§ **WRITTEN TASK**:
The data below is to be retyped exactly, line by line.

Start of TASK INPUT

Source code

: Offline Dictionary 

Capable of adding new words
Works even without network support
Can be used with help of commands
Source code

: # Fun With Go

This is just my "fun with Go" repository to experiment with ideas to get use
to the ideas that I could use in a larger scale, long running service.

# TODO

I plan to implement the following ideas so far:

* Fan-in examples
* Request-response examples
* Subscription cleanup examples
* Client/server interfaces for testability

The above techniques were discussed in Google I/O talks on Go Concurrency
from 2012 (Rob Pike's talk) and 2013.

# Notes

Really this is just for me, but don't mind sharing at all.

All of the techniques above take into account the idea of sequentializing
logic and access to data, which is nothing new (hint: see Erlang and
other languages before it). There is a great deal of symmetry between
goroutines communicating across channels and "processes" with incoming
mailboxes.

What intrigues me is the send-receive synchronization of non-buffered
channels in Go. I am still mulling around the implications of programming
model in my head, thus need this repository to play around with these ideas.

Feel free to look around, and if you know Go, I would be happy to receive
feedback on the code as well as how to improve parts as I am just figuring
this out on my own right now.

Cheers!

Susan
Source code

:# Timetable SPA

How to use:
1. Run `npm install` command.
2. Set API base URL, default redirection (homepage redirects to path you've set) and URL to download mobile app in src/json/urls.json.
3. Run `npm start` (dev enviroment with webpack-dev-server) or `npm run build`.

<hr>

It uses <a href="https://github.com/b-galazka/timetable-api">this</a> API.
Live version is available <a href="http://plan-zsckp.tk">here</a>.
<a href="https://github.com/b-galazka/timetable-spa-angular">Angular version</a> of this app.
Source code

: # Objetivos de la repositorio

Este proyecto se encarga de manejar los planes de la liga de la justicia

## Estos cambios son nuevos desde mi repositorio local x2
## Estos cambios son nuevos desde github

End of TASK INPUT

§ **EXERCISE ANSWER**:
Source code

: Offline Dictionary 

Capable of adding new words
Works even without network support
Can be used with help of commands
Source code

: # Fun With Go

This is just my "fun with Go" repository to experiment with ideas to get use
to the ideas that I could use in a larger scale, long running service.

# TODO

I plan to implement the following ideas so far:

* Fan-in examples
* Request-response examples
* Subscription cleanup examples
* Client/server interfaces for testability

The above techniques were discussed in Google I/O talks on Go Concurrency
from 2012 (Rob Pike's talk) and 2013.

# Notes

Really this is just for me, but don't mind sharing at all.

All of the techniques above take into account the idea of sequentializing
logic and access to data, which is nothing new (hint: see Erlang and
other languages before it). There is a great deal of symmetry between
goroutines communicating across channels and "processes" with incoming
mailboxes.

What intrigues me is the send-receive synchronization of non-buffered
channels in Go. I am still mulling around the implications of programming
model in my head, thus need this repository to play around with these ideas.

Feel free to look around, and if you know Go, I would be happy to receive
feedback on the code as well as how to improve parts as I am just figuring
this out on my own right now.

Cheers!

Susan
Source code

:# Timetable SPA

How to use:
1. Run `npm install` command.
2. Set API base URL, default redirection (homepage redirects to path you've set) and URL to download mobile app in src/json/urls.json.
3. Run `npm start` (dev enviroment with webpack-dev-server) or `npm run build`.

<hr>

It uses <a href="https://github.com/b-galazka/timetable-api">this</a> API.
Live version is available <a href="http://plan-zsckp.tk">here</a>.
<a href="https://github.com/b-galazka/timetable-spa-angular">Angular version</a> of this app.
Source code

: # Objetivos de la repositorio

Este proyecto se encarga de manejar los planes de la liga de la justicia

## Estos cambios son nuevos desde mi repositorio local x2
## Estos cambios son nuevos desde github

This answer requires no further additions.